Reasons Counting is the Hardest Thing in Data Scientist
In Data Science, training should be based on the tasks assigned to the specialist. However, the tasks of a Data Scientist may differ depending on the field of activity of the company Data-Science UA. Here are some examples:
- detection of anomalies – for example, non-standard actions with a bank card, fraud;
- analysis and forecasting – performance indicators, quality of advertising campaigns;
- scoring and grading systems – processing large amounts of data for making decisions, for example, on granting a loan;
- basic interaction with the client – automatic replies in chats, voice assistants, sorting letters into folders.
But for any of the above tasks, you always need to follow approximately the same steps:
- Data collection – search for sources and methods of obtaining information, as well as the collection process itself.
- Checking – validation, removal of anomalies.
- Analysis – the study of data, making assumptions, conclusions.
- Visualization – bringing data into a human-readable form (graphs and diagrams).
- The result is making decisions based on the analyzed data, for example, about changing the marketing strategy or increasing the budget for any of the company’s activities.
What do you mean by “knowledge-intensive methods”?
In practical application, machine learning development company methods are widely known. There are many applied data processing algorithms. When working with data, sometimes problems appear that can be called scientific: they are formalized, some assumptions are made for them, and in this form the problem can be solved explicitly. For example, you can prove that some algorithm solves the problem in an optimal way.

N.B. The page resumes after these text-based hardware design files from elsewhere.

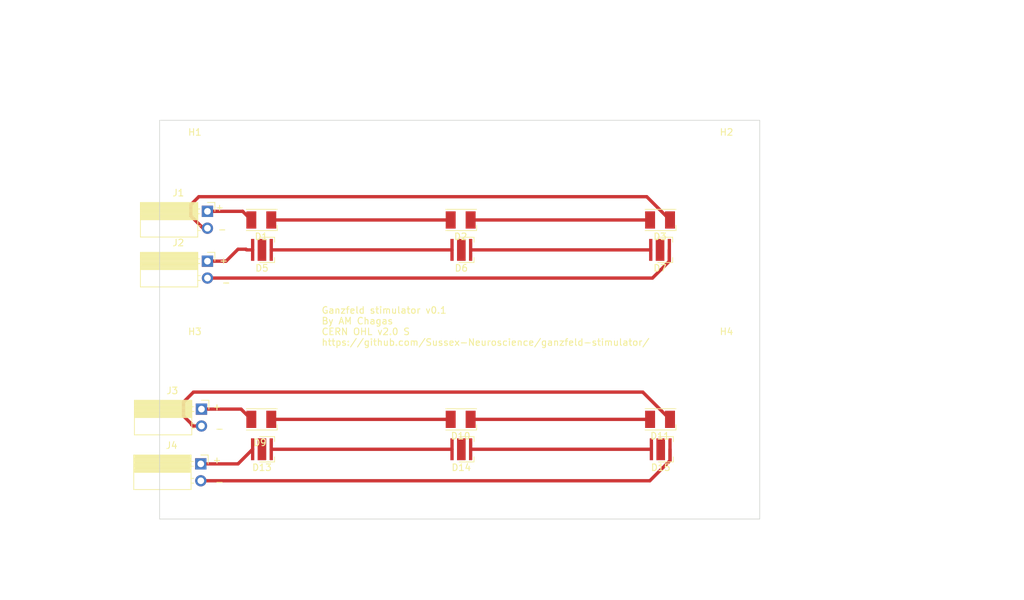
<source format=kicad_pcb>
(kicad_pcb (version 20221018) (generator pcbnew)

  (general
    (thickness 1.6)
  )

  (paper "A4")
  (layers
    (0 "F.Cu" signal)
    (31 "B.Cu" signal)
    (32 "B.Adhes" user "B.Adhesive")
    (33 "F.Adhes" user "F.Adhesive")
    (34 "B.Paste" user)
    (35 "F.Paste" user)
    (36 "B.SilkS" user "B.Silkscreen")
    (37 "F.SilkS" user "F.Silkscreen")
    (38 "B.Mask" user)
    (39 "F.Mask" user)
    (40 "Dwgs.User" user "User.Drawings")
    (41 "Cmts.User" user "User.Comments")
    (42 "Eco1.User" user "User.Eco1")
    (43 "Eco2.User" user "User.Eco2")
    (44 "Edge.Cuts" user)
    (45 "Margin" user)
    (46 "B.CrtYd" user "B.Courtyard")
    (47 "F.CrtYd" user "F.Courtyard")
    (48 "B.Fab" user)
    (49 "F.Fab" user)
    (50 "User.1" user)
    (51 "User.2" user)
    (52 "User.3" user)
    (53 "User.4" user)
    (54 "User.5" user)
    (55 "User.6" user)
    (56 "User.7" user)
    (57 "User.8" user)
    (58 "User.9" user)
  )

  (setup
    (pad_to_mask_clearance 0)
    (aux_axis_origin 185 122)
    (pcbplotparams
      (layerselection 0x00010fc_ffffffff)
      (plot_on_all_layers_selection 0x0000000_00000000)
      (disableapertmacros false)
      (usegerberextensions false)
      (usegerberattributes true)
      (usegerberadvancedattributes true)
      (creategerberjobfile true)
      (dashed_line_dash_ratio 12.000000)
      (dashed_line_gap_ratio 3.000000)
      (svgprecision 4)
      (plotframeref false)
      (viasonmask false)
      (mode 1)
      (useauxorigin false)
      (hpglpennumber 1)
      (hpglpenspeed 20)
      (hpglpendiameter 15.000000)
      (dxfpolygonmode true)
      (dxfimperialunits true)
      (dxfusepcbnewfont true)
      (psnegative false)
      (psa4output false)
      (plotreference true)
      (plotvalue true)
      (plotinvisibletext false)
      (sketchpadsonfab false)
      (subtractmaskfromsilk false)
      (outputformat 1)
      (mirror false)
      (drillshape 1)
      (scaleselection 1)
      (outputdirectory "")
    )
  )

  (net 0 "")
  (net 1 "Net-(D1-K)")
  (net 2 "Net-(D1-A)")
  (net 3 "Net-(D2-K)")
  (net 4 "Net-(D3-K)")
  (net 5 "Net-(D5-K)")
  (net 6 "Net-(D5-A)")
  (net 7 "Net-(D6-K)")
  (net 8 "Net-(D7-K)")
  (net 9 "Net-(D10-A)")
  (net 10 "Net-(D9-A)")
  (net 11 "Net-(D10-K)")
  (net 12 "Net-(D11-K)")
  (net 13 "Net-(D13-K)")
  (net 14 "Net-(D13-A)")
  (net 15 "Net-(D14-K)")
  (net 16 "Net-(D15-K)")

  (footprint "LED_SMD:LED_PLCC-2_3.4x3.0mm_KA" (layer "F.Cu") (at 140 107 180))

  (footprint "Connector_PinSocket_2.54mm:PinSocket_1x02_P2.54mm_Horizontal" (layer "F.Cu") (at 100.9 113.7))

  (footprint "LED_SMD:LED_Cree-XP" (layer "F.Cu") (at 140.1 81.5 180))

  (footprint "Connector_PinSocket_2.54mm:PinSocket_1x02_P2.54mm_Horizontal" (layer "F.Cu") (at 101.9 83.2))

  (footprint "Connector_PinSocket_2.54mm:PinSocket_1x02_P2.54mm_Horizontal" (layer "F.Cu") (at 101 105.46))

  (footprint "LED_SMD:LED_Cree-XP" (layer "F.Cu") (at 170 81.5 180))

  (footprint "LED_SMD:LED_PLCC-2_3.4x3.0mm_KA" (layer "F.Cu") (at 170 77 180))

  (footprint "LED_SMD:LED_Cree-XP" (layer "F.Cu") (at 140.1 111.5 180))

  (footprint "MountingHole:MountingHole_3.2mm_M3" (layer "F.Cu") (at 180 68))

  (footprint "LED_SMD:LED_PLCC-2_3.4x3.0mm_KA" (layer "F.Cu") (at 170 107 180))

  (footprint "LED_SMD:LED_PLCC-2_3.4x3.0mm_KA" (layer "F.Cu") (at 140 77 180))

  (footprint "MountingHole:MountingHole_3.2mm_M3" (layer "F.Cu") (at 100 98))

  (footprint "LED_SMD:LED_PLCC-2_3.4x3.0mm_KA" (layer "F.Cu") (at 110 107 180))

  (footprint "MountingHole:MountingHole_3.2mm_M3" (layer "F.Cu") (at 180 98))

  (footprint "Connector_PinSocket_2.54mm:PinSocket_1x02_P2.54mm_Horizontal" (layer "F.Cu") (at 101.9 75.7))

  (footprint "LED_SMD:LED_PLCC-2_3.4x3.0mm_KA" (layer "F.Cu") (at 110 77 180))

  (footprint "LED_SMD:LED_Cree-XP" (layer "F.Cu") (at 110.1 81.5 180))

  (footprint "LED_SMD:LED_Cree-XP" (layer "F.Cu") (at 110.1 111.5 180))

  (footprint "MountingHole:MountingHole_3.2mm_M3" (layer "F.Cu") (at 100 68))

  (footprint "LED_SMD:LED_Cree-XP" (layer "F.Cu") (at 170.1 111.5 180))

  (gr_rect (start 94.7 62) (end 185 122)
    (stroke (width 0.1) (type default)) (fill none) (layer "Edge.Cuts") (tstamp 1d85fdc0-4a53-4de9-9e3f-85e9bd21a50c))
  (gr_text "+" (at 102.61 105.7) (layer "F.SilkS") (tstamp 0567fd02-f626-4603-90b1-e31c4c5d9152)
    (effects (font (size 1 1) (thickness 0.15)) (justify left bottom))
  )
  (gr_text "+" (at 103.01 75.7) (layer "F.SilkS") (tstamp 4cbd82c6-0138-46da-89b5-4a70a08b9125)
    (effects (font (size 1 1) (thickness 0.15)) (justify left bottom))
  )
  (gr_text "-\n" (at 103 117) (layer "F.SilkS") (tstamp 54bf480d-bc64-49a9-a43c-83075d4e3fa5)
    (effects (font (size 1 1) (thickness 0.15)) (justify left bottom))
  )
  (gr_text "-\n" (at 103.4 79) (layer "F.SilkS") (tstamp 6aec7019-a8ed-4f4c-9d1a-e355df8454e5)
    (effects (font (size 1 1) (thickness 0.15)) (justify left bottom))
  )
  (gr_text "Ganzfeld stimulator v0.1\nBy AM Chagas\nCERN OHL v2.0 S\nhttps://github.com/Sussex-Neuroscience/ganzfeld-stimulator/\n" (at 119 96) (layer "F.SilkS") (tstamp 71c46704-769d-4cb0-af09-c8fe1170c6ce)
    (effects (font (size 1 1) (thickness 0.15)) (justify left bottom))
  )
  (gr_text "-\n" (at 103 109) (layer "F.SilkS") (tstamp 9ee9b40d-9e03-4d4d-bd41-a567e8511f07)
    (effects (font (size 1 1) (thickness 0.15)) (justify left bottom))
  )
  (gr_text "+" (at 102.61 113.7) (layer "F.SilkS") (tstamp afaa24d7-c21d-4feb-bdb3-c470f3935aa6)
    (effects (font (size 1 1) (thickness 0.15)) (justify left bottom))
  )
  (gr_text "+" (at 103.61 83.7) (layer "F.SilkS") (tstamp d86411e9-bb74-4fb3-a383-e253ab2ff7f0)
    (effects (font (size 1 1) (thickness 0.15)) (justify left bottom))
  )
  (gr_text "-\n" (at 104 87) (layer "F.SilkS") (tstamp db2bd2c8-15e4-4afd-89c1-fadb75cdc1cb)
    (effects (font (size 1 1) (thickness 0.15)) (justify left bottom))
  )
  (dimension (type aligned) (layer "Eco1.User") (tstamp 02b4e935-10d3-40f5-a9a7-9a39deaafa9f)
    (pts (xy 140 82) (xy 170 82))
    (height -5)
    (gr_text "30.0000 mm" (at 155 75.2) (layer "Eco1.User") (tstamp 02b4e935-10d3-40f5-a9a7-9a39deaafa9f)
      (effects (font (size 1.5 1.5) (thickness 0.3)))
    )
    (format (prefix "") (suffix "") (units 3) (units_format 1) (precision 4))
    (style (thickness 0.2) (arrow_length 1.27) (text_position_mode 0) (extension_height 0.58642) (extension_offset 0.5) keep_text_aligned)
  )
  (dimension (type aligned) (layer "Eco1.User") (tstamp 162916b0-f19b-4f64-9abb-fbd67522e013)
    (pts (xy 140 112) (xy 170 112))
    (height -5)
    (gr_text "30.0000 mm" (at 155 105.2) (layer "Eco1.User") (tstamp 162916b0-f19b-4f64-9abb-fbd67522e013)
      (effects (font (size 1.5 1.5) (thickness 0.3)))
    )
    (format (prefix "") (suffix "") (units 3) (units_format 1) (precision 4))
    (style (thickness 0.2) (arrow_length 1.27) (text_position_mode 0) (extension_height 0.58642) (extension_offset 0.5) keep_text_aligned)
  )
  (dimension (type aligned) (layer "Eco1.User") (tstamp 2040d923-72ca-4426-96b6-72d96821e8fb)
    (pts (xy 110 107) (xy 95 107))
    (height -26.5)
    (gr_text "15.0000 mm" (at 102.5 132.35) (layer "Eco1.User") (tstamp 2040d923-72ca-4426-96b6-72d96821e8fb)
      (effects (font (size 1 1) (thickness 0.15)))
    )
    (format (prefix "") (suffix "") (units 3) (units_format 1) (precision 4))
    (style (thickness 0.15) (arrow_length 1.27) (text_position_mode 0) (extension_height 0.58642) (extension_offset 0.5) keep_text_aligned)
  )
  (dimension (type aligned) (layer "Eco1.User") (tstamp 2e276d38-3aca-4f02-b14c-969a17f507cb)
    (pts (xy 85 77) (xy 85 62))
    (height -5)
    (gr_text "15.0000 mm" (at 78.2 69.5 90) (layer "Eco1.User") (tstamp 2e276d38-3aca-4f02-b14c-969a17f507cb)
      (effects (font (size 1.5 1.5) (thickness 0.3)))
    )
    (format (prefix "") (suffix "") (units 3) (units_format 1) (precision 4))
    (style (thickness 0.2) (arrow_length 1.27) (text_position_mode 0) (extension_height 0.58642) (extension_offset 0.5) keep_text_aligned)
  )
  (dimension (type aligned) (layer "Eco1.User") (tstamp 30856f43-7dc5-4200-b75a-85b956816a01)
    (pts (xy 170 103.9) (xy 185 103.9))
    (height 3.1)
    (gr_text "15.0000 mm" (at 177.5 105.2) (layer "Eco1.User") (tstamp 30856f43-7dc5-4200-b75a-85b956816a01)
      (effects (font (size 1.5 1.5) (thickness 0.3)))
    )
    (format (prefix "") (suffix "") (units 3) (units_format 1) (precision 4))
    (style (thickness 0.2) (arrow_length 1.27) (text_position_mode 0) (extension_height 0.58642) (extension_offset 0.5) keep_text_aligned)
  )
  (dimension (type aligned) (layer "Eco1.User") (tstamp 55bd0629-2730-42e5-a0fb-d0044ee995af)
    (pts (xy 80 112) (xy 110 112))
    (height -5)
    (gr_text "30.0000 mm" (at 95 105.2) (layer "Eco1.User") (tstamp 55bd0629-2730-42e5-a0fb-d0044ee995af)
      (effects (font (size 1.5 1.5) (thickness 0.3)))
    )
    (format (prefix "") (suffix "") (units 3) (units_format 1) (precision 4))
    (style (thickness 0.2) (arrow_length 1.27) (text_position_mode 0) (extension_height 0.58642) (extension_offset 0.5) keep_text_aligned)
  )
  (dimension (type aligned) (layer "Eco1.User") (tstamp 56789e93-4ca9-4c8c-a46b-568af7b53488)
    (pts (xy 110 82) (xy 140 82))
    (height -5)
    (gr_text "30.0000 mm" (at 125 75.2) (layer "Eco1.User") (tstamp 56789e93-4ca9-4c8c-a46b-568af7b53488)
      (effects (font (size 1.5 1.5) (thickness 0.3)))
    )
    (format (prefix "") (suffix "") (units 3) (units_format 1) (precision 4))
    (style (thickness 0.2) (arrow_length 1.27) (text_position_mode 0) (extension_height 0.58642) (extension_offset 0.5) keep_text_aligned)
  )
  (dimension (type aligned) (layer "Eco1.User") (tstamp 800276e1-f8a7-4d7f-830e-979578ff3e1c)
    (pts (xy 85 107) (xy 85 77))
    (height -5)
    (gr_text "30.0000 mm" (at 78.2 92 90) (layer "Eco1.User") (tstamp 800276e1-f8a7-4d7f-830e-979578ff3e1c)
      (effects (font (size 1.5 1.5) (thickness 0.3)))
    )
    (format (prefix "") (suffix "") (units 3) (units_format 1) (precision 4))
    (style (thickness 0.2) (arrow_length 1.27) (text_position_mode 0) (extension_height 0.58642) (extension_offset 0.5) keep_text_aligned)
  )
  (dimension (type aligned) (layer "Eco1.User") (tstamp 8e98779b-cc35-420f-9712-804427ba1f16)
    (pts (xy 94.7 62) (xy 185 62))
    (height -16.1)
    (gr_text "90.3000 mm" (at 139.85 44.75) (layer "Eco1.User") (tstamp 8e98779b-cc35-420f-9712-804427ba1f16)
      (effects (font (size 1 1) (thickness 0.15)))
    )
    (format (prefix "") (suffix "") (units 3) (units_format 1) (precision 4))
    (style (thickness 0.15) (arrow_length 1.27) (text_position_mode 0) (extension_height 0.58642) (extension_offset 0.5) keep_text_aligned)
  )
  (dimension (type aligned) (layer "Eco1.User") (tstamp 90e49b61-3ae4-4fce-a00f-2ab1e57334a7)
    (pts (xy 80 82) (xy 110 82))
    (height -5)
    (gr_text "30.0000 mm" (at 95 75.2) (layer "Eco1.User") (tstamp 90e49b61-3ae4-4fce-a00f-2ab1e57334a7)
      (effects (font (size 1.5 1.5) (thickness 0.3)))
    )
    (format (prefix "") (suffix "") (units 3) (units_format 1) (precision 4))
    (style (thickness 0.2) (arrow_length 1.27) (text_position_mode 0) (extension_height 0.58642) (extension_offset 0.5) keep_text_aligned)
  )
  (dimension (type aligned) (layer "Eco1.User") (tstamp 924bac5a-1e8d-4170-acef-4f9cfdd05acd)
    (pts (xy 185 62) (xy 185 122))
    (height -36)
    (gr_text "60.0000 mm" (at 219.85 92 90) (layer "Eco1.User") (tstamp 924bac5a-1e8d-4170-acef-4f9cfdd05acd)
      (effects (font (size 1 1) (thickness 0.15)))
    )
    (format (prefix "") (suffix "") (units 3) (units_format 1) (precision 4))
    (style (thickness 0.15) (arrow_length 1.27) (text_position_mode 0) (extension_height 0.58642) (extension_offset 0.5) keep_text_aligned)
  )
  (dimension (type aligned) (layer "Eco1.User") (tstamp 9663174c-3d18-426d-b888-b07ba9c79a5f)
    (pts (xy 184.5 107) (xy 184.5 122))
    (height -4)
    (gr_text "15.0000 mm" (at 187.35 114.5 90) (layer "Eco1.User") (tstamp 9663174c-3d18-426d-b888-b07ba9c79a5f)
      (effects (font (size 1 1) (thickness 0.15)))
    )
    (format (prefix "") (suffix "") (units 3) (units_format 1) (precision 4))
    (style (thickness 0.15) (arrow_length 1.27) (text_position_mode 0) (extension_height 0.58642) (extension_offset 0.5) keep_text_aligned)
  )
  (dimension (type aligned) (layer "Eco1.User") (tstamp efa13765-bb30-4530-9096-326fffed4a3a)
    (pts (xy 110 112) (xy 140 112))
    (height -5)
    (gr_text "30.0000 mm" (at 125 105.2) (layer "Eco1.User") (tstamp efa13765-bb30-4530-9096-326fffed4a3a)
      (effects (font (size 1.5 1.5) (thickness 0.3)))
    )
    (format (prefix "") (suffix "") (units 3) (units_format 1) (precision 4))
    (style (thickness 0.2) (arrow_length 1.27) (text_position_mode 0) (extension_height 0.58642) (extension_offset 0.5) keep_text_aligned)
  )

  (segment (start 111.5 77) (end 138.5 77) (width 0.5) (layer "F.Cu") (net 1) (tstamp 458b5533-9970-4e7c-8b60-e6231789f70a))
  (segment (start 101.9 75.7) (end 107.2 75.7) (width 0.5) (layer "F.Cu") (net 2) (tstamp 4b6c16b7-307e-4920-8507-1db42208789d))
  (segment (start 107.2 75.7) (end 108.5 77) (width 0.5) (layer "F.Cu") (net 2) (tstamp 65d4e2d1-cb1a-4532-9dda-5b3df467091d))
  (segment (start 141.5 77) (end 168.5 77) (width 0.5) (layer "F.Cu") (net 3) (tstamp 8caf807a-78da-4df9-9af1-816eec0f4ce1))
  (segment (start 99.4 76.4) (end 101.24 78.24) (width 0.5) (layer "F.Cu") (net 4) (tstamp 21b04f4a-75b2-4f2b-a250-03040e4d6547))
  (segment (start 99.4 74.7) (end 99.4 76.4) (width 0.5) (layer "F.Cu") (net 4) (tstamp 79dac041-538e-4bd1-b801-2daf7ba87b87))
  (segment (start 171.5 77) (end 168 73.5) (width 0.5) (layer "F.Cu") (net 4) (tstamp a058a8f2-a4d0-451a-99e2-5958c602f715))
  (segment (start 101.24 78.24) (end 101.9 78.24) (width 0.5) (layer "F.Cu") (net 4) (tstamp bf2eccb5-414d-45dc-90eb-e993e42f28c9))
  (segment (start 100.6 73.5) (end 99.4 74.7) (width 0.5) (layer "F.Cu") (net 4) (tstamp d33f5592-4461-4d73-844d-12676110ffd9))
  (segment (start 168 73.5) (end 100.6 73.5) (width 0.5) (layer "F.Cu") (net 4) (tstamp e5e82ec5-1110-4e25-aa56-de823927ad9e))
  (segment (start 111.5 81.5) (end 138.7 81.5) (width 0.5) (layer "F.Cu") (net 5) (tstamp b7ac47bc-6131-423b-9bdc-d651b5265cb0))
  (segment (start 106.5 81.4) (end 107.7 81.4) (width 0.5) (layer "F.Cu") (net 6) (tstamp 04d31b52-3dcf-4031-a197-d435e00b1b4a))
  (segment (start 104.7 83.2) (end 106.5 81.4) (width 0.5) (layer "F.Cu") (net 6) (tstamp 452accc9-079e-47c9-bb96-9762bf0cd2e5))
  (segment (start 107.8 81.5) (end 108.7 81.5) (width 0.5) (layer "F.Cu") (net 6) (tstamp d1654dca-3ace-423c-bc84-84ef0505c439))
  (segment (start 107.7 81.4) (end 107.8 81.5) (width 0.5) (layer "F.Cu") (net 6) (tstamp f4f1265b-4964-417b-af81-e8aac954caf9))
  (segment (start 101.9 83.2) (end 104.7 83.2) (width 0.5) (layer "F.Cu") (net 6) (tstamp ffdd7fe1-6625-4981-8953-fadea0706b49))
  (segment (start 141.5 81.5) (end 168.6 81.5) (width 0.5) (layer "F.Cu") (net 7) (tstamp 30b6a0d8-3216-496f-b64c-b672ad3bacf8))
  (segment (start 171.4 83.2) (end 168.86 85.74) (width 0.5) (layer "F.Cu") (net 8) (tstamp 2073a57f-b597-4e2e-a75e-6b9fbd60d999))
  (segment (start 171.4 81.5) (end 171.4 83.2) (width 0.5) (layer "F.Cu") (net 8) (tstamp 8f709a48-97b4-4962-b165-71b169fe8254))
  (segment (start 168.86 85.74) (end 101.9 85.74) (width 0.5) (layer "F.Cu") (net 8) (tstamp d920bb0e-cb52-4781-aae5-cb071ee4fab7))
  (segment (start 111.5 107) (end 138.5 107) (width 0.5) (layer "F.Cu") (net 9) (tstamp 644e7f97-d4ac-4b79-aec1-f5c13a078a35))
  (segment (start 106.96 105.46) (end 108.5 107) (width 0.5) (layer "F.Cu") (net 10) (tstamp 2a780a9c-7122-44fd-a369-0397e2caa2b1))
  (segment (start 101 105.46) (end 106.96 105.46) (width 0.5) (layer "F.Cu") (net 10) (tstamp c6337992-0209-481d-96a3-b700d1b3ad27))
  (segment (start 141.5 107) (end 168.5 107) (width 0.5) (layer "F.Cu") (net 11) (tstamp 044daa94-8b67-44eb-866e-85e3e6d1edc6))
  (segment (start 171.5 107) (end 167.4 102.9) (width 0.5) (layer "F.Cu") (net 12) (tstamp 4daede91-f0ee-4ff6-9f47-84cd21608477))
  (segment (start 99.7 108) (end 101 108) (width 0.5) (layer "F.Cu") (net 12) (tstamp 561233c1-e28f-4f5d-9e82-27c1bbd98d2e))
  (segment (start 99.5 107.7) (end 99.5 107.8) (width 0.5) (layer "F.Cu") (net 12) (tstamp 7f0c369f-0f51-481f-bf0a-496bd3e7173f))
  (segment (start 98.3 104.4) (end 98.3 106.5) (width 0.5) (layer "F.Cu") (net 12) (tstamp 8f53cfab-2500-4354-a36d-4bc35136501c))
  (segment (start 98.3 106.5) (end 99.5 107.7) (width 0.5) (layer "F.Cu") (net 12) (tstamp ad8ebc69-1a8d-4b03-9ffd-53ce4a203c1a))
  (segment (start 167.4 102.9) (end 99.8 102.9) (width 0.5) (layer "F.Cu") (net 12) (tstamp cbc12d84-e179-4266-9d76-42d7fb083df9))
  (segment (start 99.8 102.9) (end 98.3 104.4) (width 0.5) (layer "F.Cu") (net 12) (tstamp d49f2005-63e9-439a-9613-75d5c15d0d0a))
  (segment (start 99.5 107.8) (end 99.7 108) (width 0.5) (layer "F.Cu") (net 12) (tstamp e3ec6709-b7bc-4be4-bd22-de636da0e113))
  (segment (start 111.5 111.5) (end 138.7 111.5) (width 0.5) (layer "F.Cu") (net 13) (tstamp 1f028e49-5fe3-4adc-9d15-0aa5c8b7635f))
  (segment (start 106.5 113.7) (end 108.7 111.5) (width 0.5) (layer "F.Cu") (net 14) (tstamp 180df197-1d99-4d34-8e80-7fbef96709cc))
  (segment (start 100.9 113.7) (end 106.5 113.7) (width 0.5) (layer "F.Cu") (net 14) (tstamp ae041b62-7a27-41c3-9b2b-48eeee72ddfc))
  (segment (start 141.5 111.5) (end 168.7 111.5) (width 0.5) (layer "F.Cu") (net 15) (tstamp 504a1423-5057-4a31-8ba9-53f59249e1d5))
  (segment (start 168.46 116.24) (end 100.9 116.24) (width 0.5) (layer "F.Cu") (net 16) (tstamp 2d5db56c-4500-42e4-a8f1-58185c89796e))
  (segment (start 171.5 111.5) (end 171.5 113.2) (width 0.5) (layer "F.Cu") (net 16) (tstamp 72a31577-b937-4c21-b489-c65061b2b296))
  (segment (start 171.5 113.2) (end 168.46 116.24) (width 0.5) (layer "F.Cu") (net 16) (tstamp 9039ba46-cfe8-4ed7-bd21-c718e95f37db))

)

</source>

Science-intensive methods are those methods behind which there is some non-trivial proof, and they work. Some of them are reproducible in practice and have practical use, and some turn out to be too model. In theory, the method works, but in practice it is not applicable, simply because. that the assumptions around which a mathematical or computer problem was proved are not reproducible in reality.
We can say that in one corner there are just purely theoretical problems that are not used in practice. And in another, there are data processing tasks, behind which there is no special science: you can simply take the data, group it, calculate the average, sort it and draw an analytical conclusion. Somewhere at the junction lie the very methods that are called “science-intensive”.
Can you tell us with specific examples what analysts do?
An analyst is someone who can look at data more broadly, build and test hypotheses. The task of analysts is to bring practical value and seek new knowledge in the data. Humans have been analyzing data even before the advent of computers.
For example, the Japanese engineer and statistician Genichi Taguchi developed the concept of “quality engineering” back in the 1940s. Within the framework of this idea, he statistically analyzed production data, conducted experiments and significantly reduced costs, while improving product quality. Subsequently, his methods were implemented in the production optimization of the Ford Motor Company.
I will give one example of an analyst’s task from my practice. Yandex conducted an experiment by adding new elements to search results – pictures in snippets. At the same time, users sometimes began to click less often and solve their problems, the metrics worsened. A dozen hypotheses could be put forward as to why this happened.